Pages

Sunday, March 11, 2018

The San Francisco Main Library event was grand ...!

Shawna Sherman, Librarian responsible for the African American Division, was a fine interviewer who'd done her homework and asked questions that were probing and meaningful, and that gave me ways into the evening with confidence.

I'm gradually getting into  this book-signing thing, and feeling a bit more comfortable now that my "author" hat is becoming less an awkward fit, and more believable as the next step in this remarkable life of Betty.  Maybe there really is another place to stand as life continues into this final decade of unexpected successes and public attention.

Dorian -- months before we knew ...
Do you suppose ranger-ing is not the final chapter to be lived?  Do you suppose there may be time for Life with Dorian?  That's the book that might have been most helpful to me in facing her future and mine lo those many confusing years ago.  Maybe those things learned along the way, sometimes painfully, might help some young mother of a challenging child to get through the early (and later) years.  There's still a lot of murkiness that needs clarification in the world of the developmentally disabled -- and since Dorrie and I have now arrived at a place where we can now claim relative success, perhaps there is a legacy embedded here that can be left as a guidance for others coping their way through life.  Do you suppose there may still be time for yet another book?  Wouldn't that be something?  Too ambitious?  Maybe, but just as it was with this first book, it has not only all been lived, but also written.  Just needs editing, perhaps. We'll see.

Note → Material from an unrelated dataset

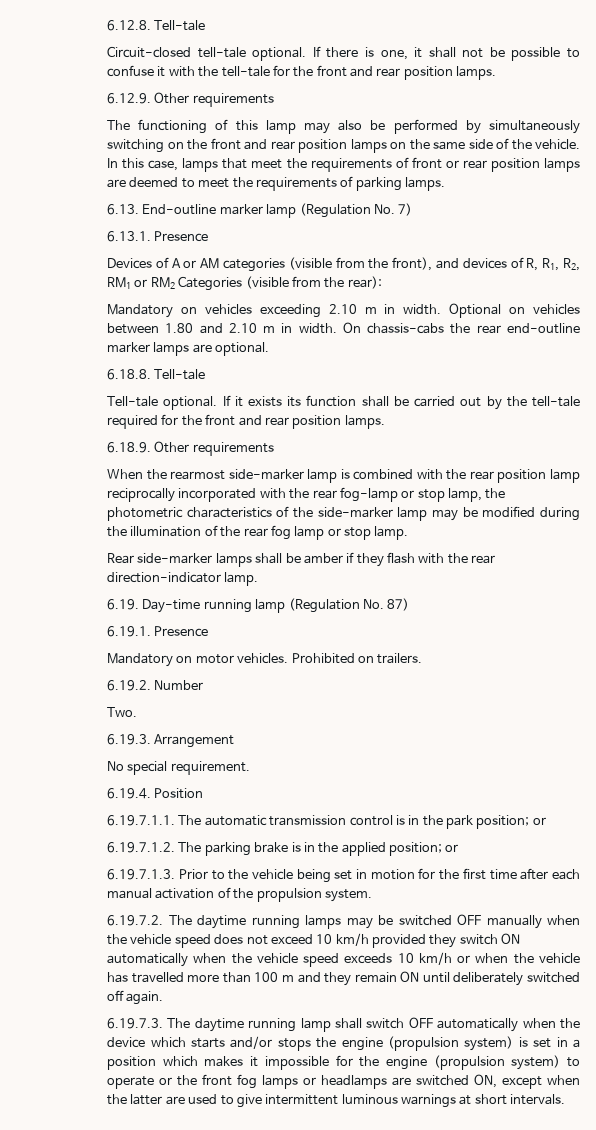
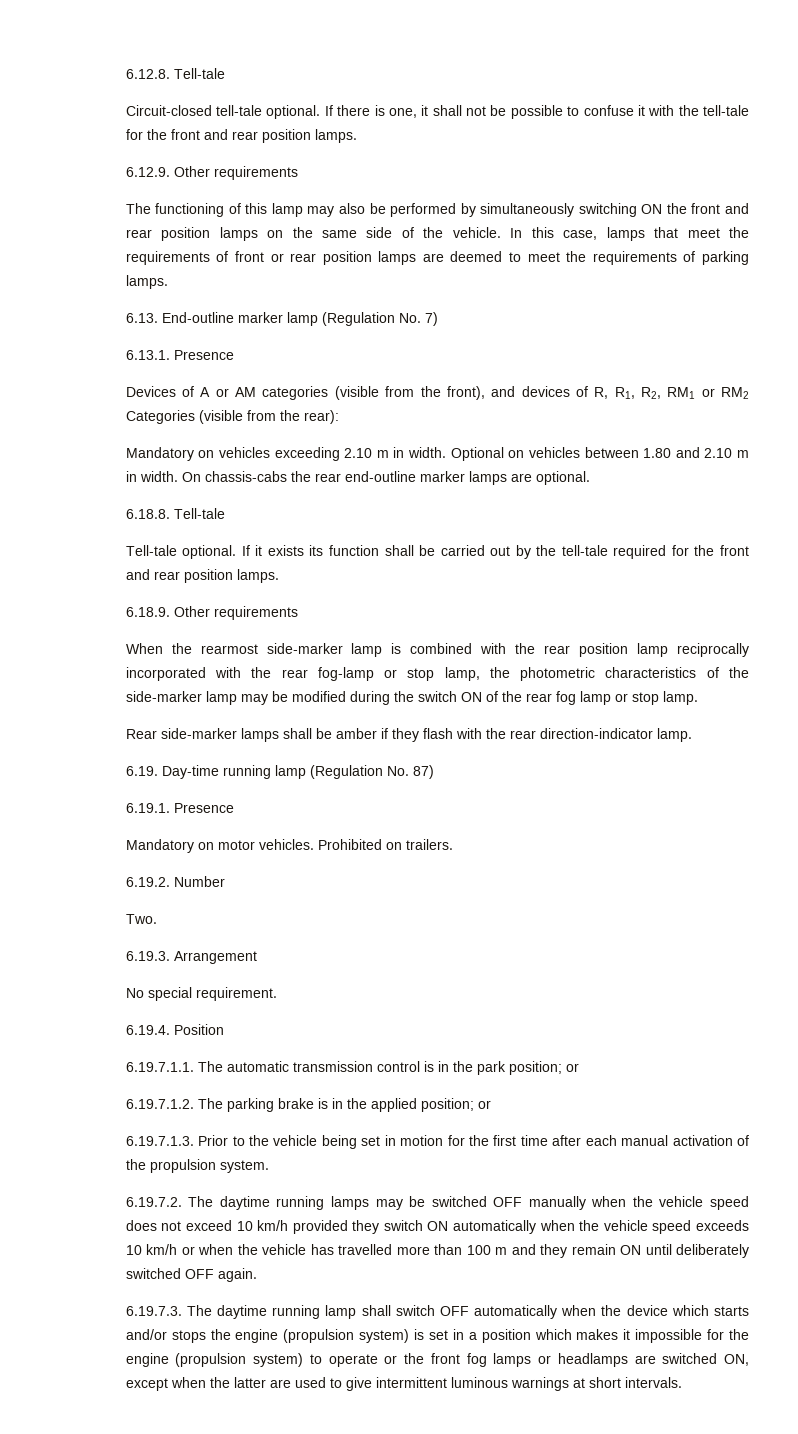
[167,142,184,149] on -> [641,204,663,214] ON
[130,526,202,537] illumination -> [417,691,482,702] switch ON
[107,990,125,1001] off -> [184,1269,214,1279] OFF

But for now, I'm thinking of devoting some time to doing an audio book for Sign my name, and that must be sandwiched in between book signings and readings near and far, but if we don't plan for that soon, it will be lost.  With folks spending more and more time trapped in commuter traffic, or trying to remain relevant through books when (at least among those sharing these final years with me) are having vision deficits to deal with, so to have one to slip into a form for listening may be critical.  I'm dependent upon listening now, and enjoy those read by the author far more than others.

One might have thought that these years might offer fewer alternatives for how one spends time, but that doesn't seem to be true, at least not yet.  It is becoming clear that -- whenever the end comes -- it will be in the middle of my movie!